Given data:
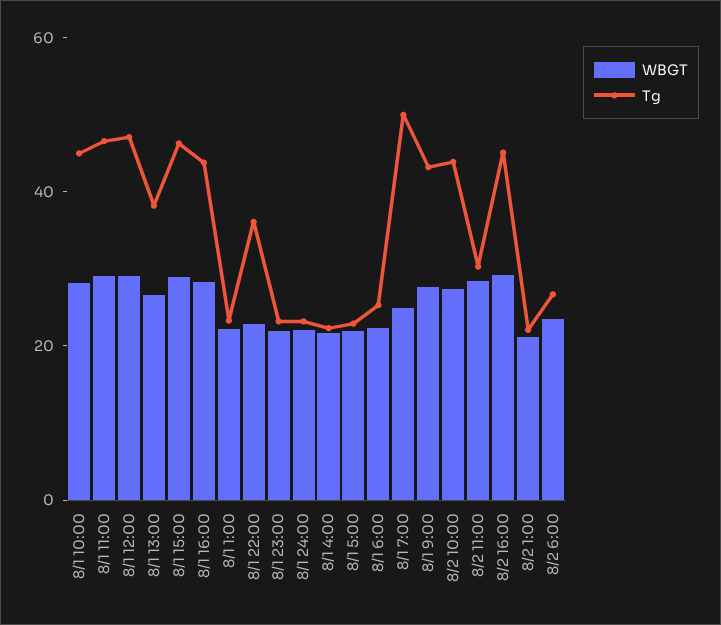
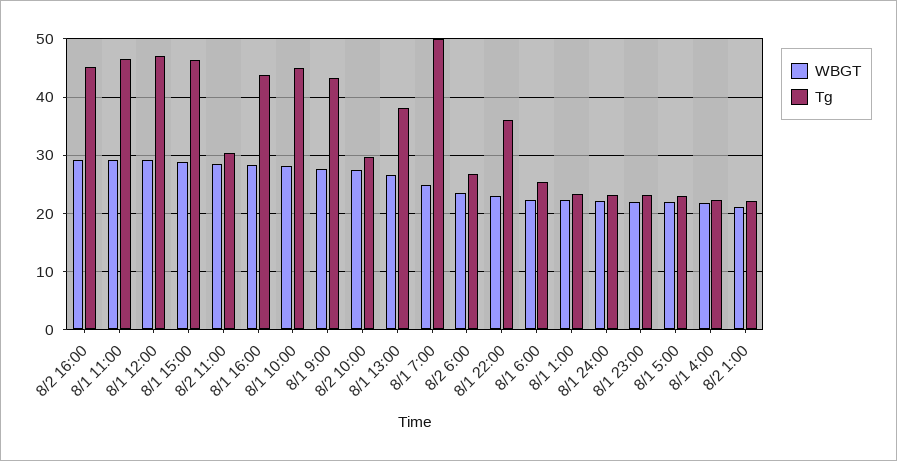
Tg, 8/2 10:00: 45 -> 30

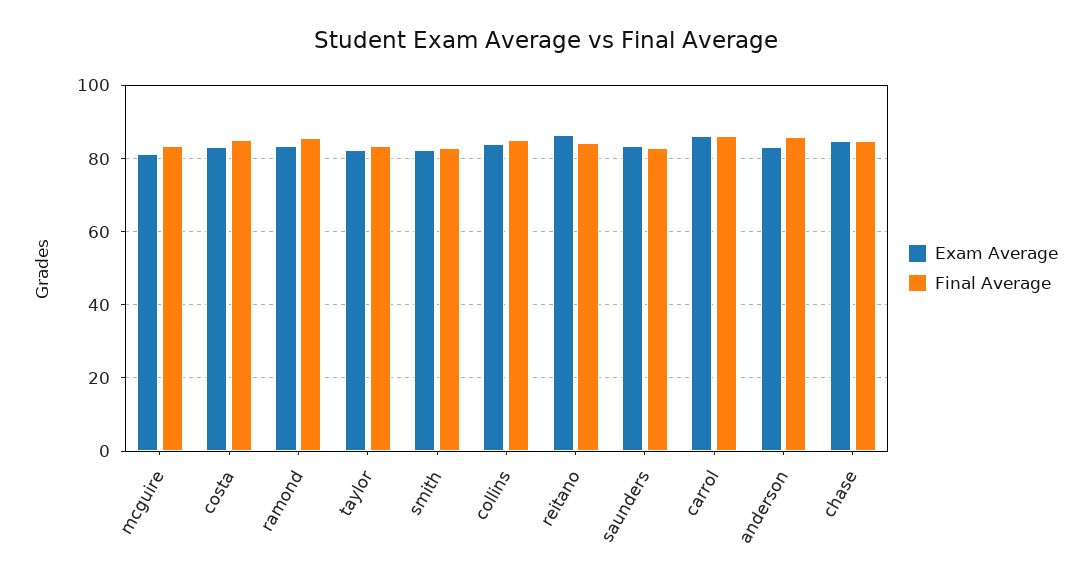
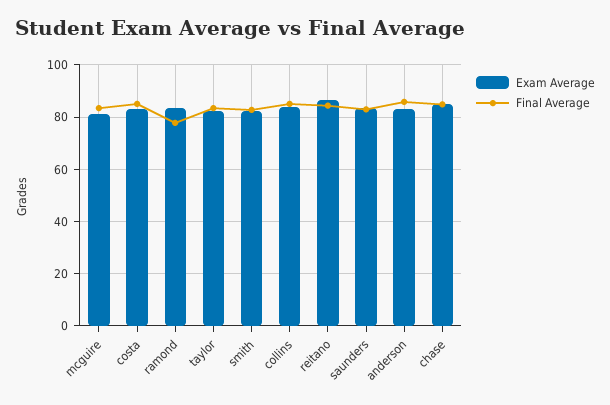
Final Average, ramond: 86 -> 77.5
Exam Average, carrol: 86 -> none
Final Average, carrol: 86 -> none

...

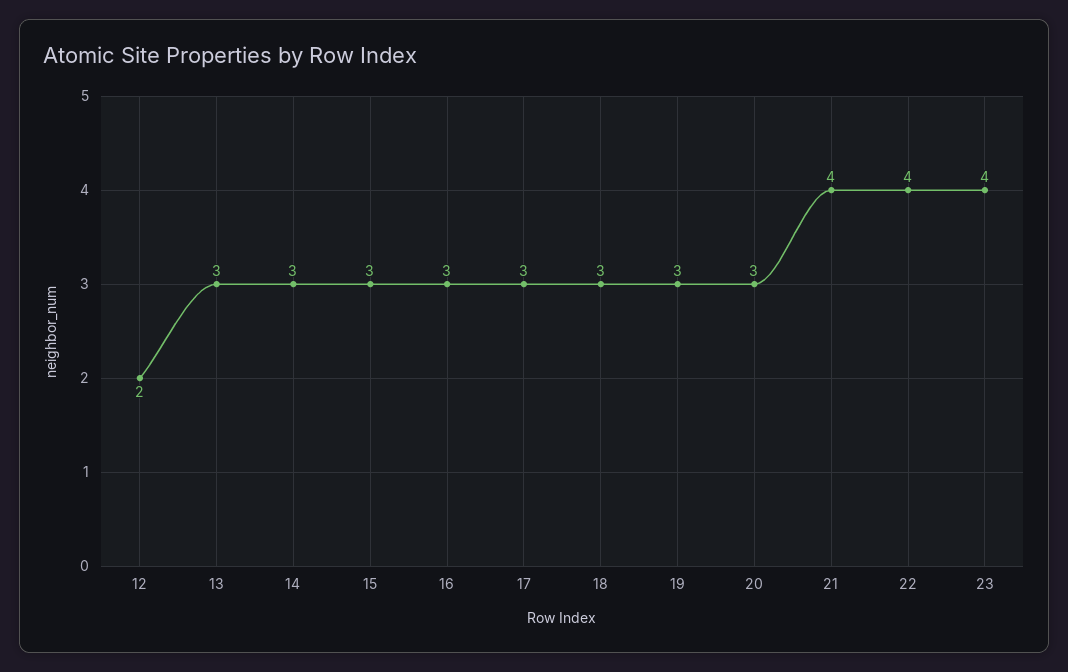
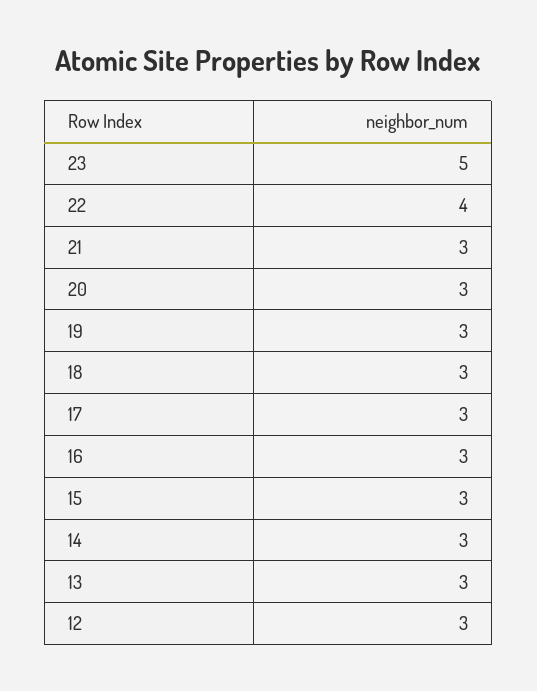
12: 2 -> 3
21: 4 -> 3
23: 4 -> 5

What is needed: Show each line from the listing above that includes the word "none".

Written reply:
Exam Average, carrol: 86 -> none
Final Average, carrol: 86 -> none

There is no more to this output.